The task: Go through the records below and report each line with "lines" in it.
________
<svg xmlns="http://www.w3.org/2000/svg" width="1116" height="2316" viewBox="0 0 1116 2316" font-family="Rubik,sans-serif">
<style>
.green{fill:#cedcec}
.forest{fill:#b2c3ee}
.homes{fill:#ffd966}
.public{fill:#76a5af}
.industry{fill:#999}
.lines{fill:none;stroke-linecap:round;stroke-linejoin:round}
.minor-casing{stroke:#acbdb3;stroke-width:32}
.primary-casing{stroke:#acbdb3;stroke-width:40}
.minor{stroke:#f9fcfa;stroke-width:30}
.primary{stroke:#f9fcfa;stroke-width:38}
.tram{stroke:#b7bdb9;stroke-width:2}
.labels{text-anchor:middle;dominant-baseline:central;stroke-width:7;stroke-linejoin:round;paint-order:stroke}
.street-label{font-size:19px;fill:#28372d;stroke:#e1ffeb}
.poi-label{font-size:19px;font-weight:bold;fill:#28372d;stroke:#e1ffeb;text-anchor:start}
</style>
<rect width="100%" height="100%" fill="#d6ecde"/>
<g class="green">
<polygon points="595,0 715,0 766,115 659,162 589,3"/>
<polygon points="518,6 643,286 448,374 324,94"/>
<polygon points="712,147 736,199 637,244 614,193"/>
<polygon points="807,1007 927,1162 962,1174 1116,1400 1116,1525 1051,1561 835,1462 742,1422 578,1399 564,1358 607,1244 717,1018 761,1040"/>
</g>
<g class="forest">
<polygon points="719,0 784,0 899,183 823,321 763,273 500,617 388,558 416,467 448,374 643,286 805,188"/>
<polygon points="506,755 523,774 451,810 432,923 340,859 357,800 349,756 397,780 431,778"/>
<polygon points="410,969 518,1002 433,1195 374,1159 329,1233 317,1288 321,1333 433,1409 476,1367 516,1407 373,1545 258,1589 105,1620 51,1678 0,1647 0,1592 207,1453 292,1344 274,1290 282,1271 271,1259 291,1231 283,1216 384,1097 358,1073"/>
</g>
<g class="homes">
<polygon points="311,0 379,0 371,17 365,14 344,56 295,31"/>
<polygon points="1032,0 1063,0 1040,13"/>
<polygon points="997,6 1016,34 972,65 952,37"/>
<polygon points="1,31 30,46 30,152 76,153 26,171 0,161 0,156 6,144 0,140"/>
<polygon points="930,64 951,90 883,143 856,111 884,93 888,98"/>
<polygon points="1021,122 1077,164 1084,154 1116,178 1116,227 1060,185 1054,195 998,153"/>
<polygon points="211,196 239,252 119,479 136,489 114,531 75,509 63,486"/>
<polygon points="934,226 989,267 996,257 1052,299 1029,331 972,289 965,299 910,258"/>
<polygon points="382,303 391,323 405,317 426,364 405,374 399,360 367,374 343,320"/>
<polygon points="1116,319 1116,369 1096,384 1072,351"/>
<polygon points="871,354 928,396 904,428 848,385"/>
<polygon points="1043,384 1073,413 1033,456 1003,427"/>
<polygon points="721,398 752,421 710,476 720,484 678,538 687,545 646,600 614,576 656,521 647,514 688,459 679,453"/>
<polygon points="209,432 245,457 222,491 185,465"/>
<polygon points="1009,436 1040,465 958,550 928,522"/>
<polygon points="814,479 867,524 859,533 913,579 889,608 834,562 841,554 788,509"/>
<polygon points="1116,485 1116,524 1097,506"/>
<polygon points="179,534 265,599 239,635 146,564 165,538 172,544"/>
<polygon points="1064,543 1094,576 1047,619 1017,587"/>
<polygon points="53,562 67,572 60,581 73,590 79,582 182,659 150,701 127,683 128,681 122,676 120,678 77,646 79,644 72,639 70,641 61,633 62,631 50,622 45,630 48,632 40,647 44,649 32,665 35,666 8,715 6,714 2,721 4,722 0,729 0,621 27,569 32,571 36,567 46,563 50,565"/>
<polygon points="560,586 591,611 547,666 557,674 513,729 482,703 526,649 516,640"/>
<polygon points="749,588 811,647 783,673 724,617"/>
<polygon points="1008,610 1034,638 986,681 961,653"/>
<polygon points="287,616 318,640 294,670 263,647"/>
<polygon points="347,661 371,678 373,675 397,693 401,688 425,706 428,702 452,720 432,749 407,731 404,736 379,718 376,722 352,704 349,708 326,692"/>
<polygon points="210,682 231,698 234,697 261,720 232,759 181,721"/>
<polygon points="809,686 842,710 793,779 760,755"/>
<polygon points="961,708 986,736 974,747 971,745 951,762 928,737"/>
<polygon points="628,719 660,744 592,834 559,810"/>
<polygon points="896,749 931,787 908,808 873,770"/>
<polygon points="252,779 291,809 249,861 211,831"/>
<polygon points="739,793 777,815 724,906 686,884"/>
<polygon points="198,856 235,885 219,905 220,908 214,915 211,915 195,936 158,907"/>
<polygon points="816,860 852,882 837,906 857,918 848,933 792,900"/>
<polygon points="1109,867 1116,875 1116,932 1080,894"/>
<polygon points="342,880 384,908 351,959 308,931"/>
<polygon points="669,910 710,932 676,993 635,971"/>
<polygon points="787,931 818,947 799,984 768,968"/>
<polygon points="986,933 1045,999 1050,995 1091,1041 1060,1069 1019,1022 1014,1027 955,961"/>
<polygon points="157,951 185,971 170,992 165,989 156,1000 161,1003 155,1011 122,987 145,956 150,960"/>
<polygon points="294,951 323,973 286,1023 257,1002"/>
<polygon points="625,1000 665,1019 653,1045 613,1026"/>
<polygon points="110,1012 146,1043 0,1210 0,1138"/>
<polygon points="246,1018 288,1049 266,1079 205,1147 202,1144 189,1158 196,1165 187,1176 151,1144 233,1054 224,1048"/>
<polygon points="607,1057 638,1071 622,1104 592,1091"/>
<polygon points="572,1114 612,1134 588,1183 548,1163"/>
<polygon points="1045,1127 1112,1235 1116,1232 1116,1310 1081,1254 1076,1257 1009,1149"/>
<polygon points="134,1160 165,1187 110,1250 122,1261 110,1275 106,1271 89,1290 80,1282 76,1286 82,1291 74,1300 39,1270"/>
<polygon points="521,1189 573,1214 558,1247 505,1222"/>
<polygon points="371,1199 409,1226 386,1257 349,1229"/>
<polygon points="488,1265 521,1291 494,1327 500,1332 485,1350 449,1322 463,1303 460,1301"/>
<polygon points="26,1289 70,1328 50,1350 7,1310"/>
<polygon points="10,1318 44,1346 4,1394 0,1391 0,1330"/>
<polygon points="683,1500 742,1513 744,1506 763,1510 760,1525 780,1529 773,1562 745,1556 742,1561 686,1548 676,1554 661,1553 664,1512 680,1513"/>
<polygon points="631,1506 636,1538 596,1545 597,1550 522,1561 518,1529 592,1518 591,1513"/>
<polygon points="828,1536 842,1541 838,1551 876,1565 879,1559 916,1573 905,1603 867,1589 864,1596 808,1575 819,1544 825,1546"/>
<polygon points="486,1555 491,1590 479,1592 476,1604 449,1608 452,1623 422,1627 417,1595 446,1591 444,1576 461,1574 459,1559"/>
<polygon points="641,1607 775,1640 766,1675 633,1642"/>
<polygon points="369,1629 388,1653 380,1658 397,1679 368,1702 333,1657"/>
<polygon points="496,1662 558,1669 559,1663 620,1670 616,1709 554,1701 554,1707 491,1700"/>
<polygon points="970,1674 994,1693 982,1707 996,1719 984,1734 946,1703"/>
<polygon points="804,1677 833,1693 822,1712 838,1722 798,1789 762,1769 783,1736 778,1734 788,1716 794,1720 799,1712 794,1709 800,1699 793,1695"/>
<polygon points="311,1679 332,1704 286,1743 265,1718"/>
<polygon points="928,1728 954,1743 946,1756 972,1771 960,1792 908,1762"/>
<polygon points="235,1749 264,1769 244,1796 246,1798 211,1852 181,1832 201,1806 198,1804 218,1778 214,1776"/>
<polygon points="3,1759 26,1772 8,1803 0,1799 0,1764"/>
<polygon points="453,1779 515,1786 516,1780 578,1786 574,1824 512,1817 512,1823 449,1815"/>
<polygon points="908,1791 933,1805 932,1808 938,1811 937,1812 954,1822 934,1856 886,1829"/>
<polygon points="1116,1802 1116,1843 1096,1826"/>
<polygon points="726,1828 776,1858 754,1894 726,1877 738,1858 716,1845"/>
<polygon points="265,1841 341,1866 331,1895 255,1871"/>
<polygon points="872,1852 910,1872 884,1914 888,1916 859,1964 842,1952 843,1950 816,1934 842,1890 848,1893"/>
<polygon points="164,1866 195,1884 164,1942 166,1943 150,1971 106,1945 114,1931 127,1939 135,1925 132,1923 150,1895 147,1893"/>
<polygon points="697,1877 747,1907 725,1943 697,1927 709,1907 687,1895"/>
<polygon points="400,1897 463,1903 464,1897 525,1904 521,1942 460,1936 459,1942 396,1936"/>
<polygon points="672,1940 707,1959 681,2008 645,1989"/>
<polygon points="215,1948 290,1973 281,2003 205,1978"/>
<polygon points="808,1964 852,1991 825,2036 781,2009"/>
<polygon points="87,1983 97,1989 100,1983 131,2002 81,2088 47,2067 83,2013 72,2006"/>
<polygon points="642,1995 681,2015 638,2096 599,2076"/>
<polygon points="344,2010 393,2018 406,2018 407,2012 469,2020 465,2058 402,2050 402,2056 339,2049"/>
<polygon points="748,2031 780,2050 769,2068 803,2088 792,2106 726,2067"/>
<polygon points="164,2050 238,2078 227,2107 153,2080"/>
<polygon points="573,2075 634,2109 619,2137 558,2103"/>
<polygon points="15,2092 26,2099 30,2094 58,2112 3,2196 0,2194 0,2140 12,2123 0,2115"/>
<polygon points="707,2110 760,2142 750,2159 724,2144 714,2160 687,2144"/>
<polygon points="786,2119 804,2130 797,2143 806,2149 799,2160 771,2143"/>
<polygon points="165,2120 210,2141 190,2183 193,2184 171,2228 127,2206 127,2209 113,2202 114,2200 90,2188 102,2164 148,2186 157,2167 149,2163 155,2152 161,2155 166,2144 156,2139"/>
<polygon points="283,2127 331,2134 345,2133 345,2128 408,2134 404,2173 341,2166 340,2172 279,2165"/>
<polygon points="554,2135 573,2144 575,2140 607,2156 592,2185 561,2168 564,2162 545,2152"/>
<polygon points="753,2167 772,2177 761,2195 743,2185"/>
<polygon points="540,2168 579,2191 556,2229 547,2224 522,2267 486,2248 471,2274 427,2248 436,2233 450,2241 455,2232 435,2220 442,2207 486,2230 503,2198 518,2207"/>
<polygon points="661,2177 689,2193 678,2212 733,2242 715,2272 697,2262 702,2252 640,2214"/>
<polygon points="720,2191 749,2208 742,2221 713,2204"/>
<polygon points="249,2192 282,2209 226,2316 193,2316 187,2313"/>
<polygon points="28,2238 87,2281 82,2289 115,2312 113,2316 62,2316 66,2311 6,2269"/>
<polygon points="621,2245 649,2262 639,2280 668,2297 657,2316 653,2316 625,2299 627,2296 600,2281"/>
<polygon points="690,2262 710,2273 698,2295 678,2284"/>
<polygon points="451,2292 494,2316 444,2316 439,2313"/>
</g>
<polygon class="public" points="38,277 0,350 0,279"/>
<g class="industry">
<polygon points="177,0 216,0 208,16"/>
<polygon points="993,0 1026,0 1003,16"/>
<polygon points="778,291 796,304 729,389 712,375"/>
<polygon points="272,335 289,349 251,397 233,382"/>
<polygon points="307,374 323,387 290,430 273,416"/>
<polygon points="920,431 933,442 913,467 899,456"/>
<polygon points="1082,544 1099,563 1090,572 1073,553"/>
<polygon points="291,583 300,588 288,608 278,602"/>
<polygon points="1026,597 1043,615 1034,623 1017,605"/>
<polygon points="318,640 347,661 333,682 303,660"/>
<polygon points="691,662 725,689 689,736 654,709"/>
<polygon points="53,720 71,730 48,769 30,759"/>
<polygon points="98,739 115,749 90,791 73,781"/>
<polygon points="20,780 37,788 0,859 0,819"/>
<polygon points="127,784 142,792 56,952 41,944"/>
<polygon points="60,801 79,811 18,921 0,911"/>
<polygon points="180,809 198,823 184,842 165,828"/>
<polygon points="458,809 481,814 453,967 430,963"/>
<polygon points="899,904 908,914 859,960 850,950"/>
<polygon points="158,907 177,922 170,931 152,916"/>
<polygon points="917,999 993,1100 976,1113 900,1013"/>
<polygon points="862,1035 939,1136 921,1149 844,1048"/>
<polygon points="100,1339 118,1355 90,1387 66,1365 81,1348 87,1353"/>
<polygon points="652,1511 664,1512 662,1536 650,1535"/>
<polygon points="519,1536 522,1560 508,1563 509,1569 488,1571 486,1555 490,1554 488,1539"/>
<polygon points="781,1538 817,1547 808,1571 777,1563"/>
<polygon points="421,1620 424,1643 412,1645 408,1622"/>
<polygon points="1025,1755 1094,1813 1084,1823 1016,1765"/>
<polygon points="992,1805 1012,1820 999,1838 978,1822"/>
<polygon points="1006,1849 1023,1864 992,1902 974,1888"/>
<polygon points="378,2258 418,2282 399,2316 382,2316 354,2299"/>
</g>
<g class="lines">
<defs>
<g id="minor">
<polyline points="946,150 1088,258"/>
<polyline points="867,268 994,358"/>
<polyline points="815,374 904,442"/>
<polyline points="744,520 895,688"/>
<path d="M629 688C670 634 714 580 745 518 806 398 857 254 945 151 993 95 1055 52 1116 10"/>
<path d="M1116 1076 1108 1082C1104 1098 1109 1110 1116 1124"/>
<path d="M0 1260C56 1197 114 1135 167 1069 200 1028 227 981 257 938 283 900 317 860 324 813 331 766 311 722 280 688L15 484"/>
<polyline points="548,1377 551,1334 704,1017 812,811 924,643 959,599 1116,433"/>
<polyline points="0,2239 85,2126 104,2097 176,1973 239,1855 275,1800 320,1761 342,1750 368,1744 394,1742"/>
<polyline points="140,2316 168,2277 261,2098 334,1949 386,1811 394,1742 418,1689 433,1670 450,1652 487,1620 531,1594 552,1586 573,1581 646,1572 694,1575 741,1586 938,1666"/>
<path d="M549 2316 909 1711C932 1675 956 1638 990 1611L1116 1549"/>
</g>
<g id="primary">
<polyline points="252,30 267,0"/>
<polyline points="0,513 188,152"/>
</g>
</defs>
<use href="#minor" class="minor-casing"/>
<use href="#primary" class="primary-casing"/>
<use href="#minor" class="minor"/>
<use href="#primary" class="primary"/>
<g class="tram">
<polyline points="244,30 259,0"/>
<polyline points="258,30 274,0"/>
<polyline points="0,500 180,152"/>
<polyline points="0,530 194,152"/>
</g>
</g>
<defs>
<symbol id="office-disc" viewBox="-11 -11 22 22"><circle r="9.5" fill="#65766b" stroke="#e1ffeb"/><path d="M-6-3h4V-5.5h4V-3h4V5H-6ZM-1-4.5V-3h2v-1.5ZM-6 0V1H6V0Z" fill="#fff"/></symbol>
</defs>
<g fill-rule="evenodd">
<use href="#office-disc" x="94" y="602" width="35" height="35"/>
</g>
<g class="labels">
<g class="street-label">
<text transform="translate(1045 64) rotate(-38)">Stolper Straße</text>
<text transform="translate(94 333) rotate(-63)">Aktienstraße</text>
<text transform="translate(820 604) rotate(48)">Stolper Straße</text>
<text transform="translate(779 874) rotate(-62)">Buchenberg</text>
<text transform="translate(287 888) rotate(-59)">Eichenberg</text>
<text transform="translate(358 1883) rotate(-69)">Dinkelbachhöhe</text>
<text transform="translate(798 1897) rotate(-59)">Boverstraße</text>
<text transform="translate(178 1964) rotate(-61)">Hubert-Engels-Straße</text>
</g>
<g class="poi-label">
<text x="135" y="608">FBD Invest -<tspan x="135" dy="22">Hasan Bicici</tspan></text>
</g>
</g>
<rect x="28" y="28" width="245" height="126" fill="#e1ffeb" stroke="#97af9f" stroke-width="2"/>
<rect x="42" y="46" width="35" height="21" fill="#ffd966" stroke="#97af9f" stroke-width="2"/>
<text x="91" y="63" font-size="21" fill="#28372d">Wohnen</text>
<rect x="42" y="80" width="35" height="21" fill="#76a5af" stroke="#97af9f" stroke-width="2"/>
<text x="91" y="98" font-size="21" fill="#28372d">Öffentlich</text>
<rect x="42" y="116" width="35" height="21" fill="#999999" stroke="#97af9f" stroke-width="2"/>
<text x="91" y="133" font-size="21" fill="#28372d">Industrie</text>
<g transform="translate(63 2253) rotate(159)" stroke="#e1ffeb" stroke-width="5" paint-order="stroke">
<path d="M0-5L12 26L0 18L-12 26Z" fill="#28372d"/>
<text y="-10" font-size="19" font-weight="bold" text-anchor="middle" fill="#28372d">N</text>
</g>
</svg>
________
Answer section:
.lines{fill:none;stroke-linecap:round;stroke-linejoin:round}
<g class="lines">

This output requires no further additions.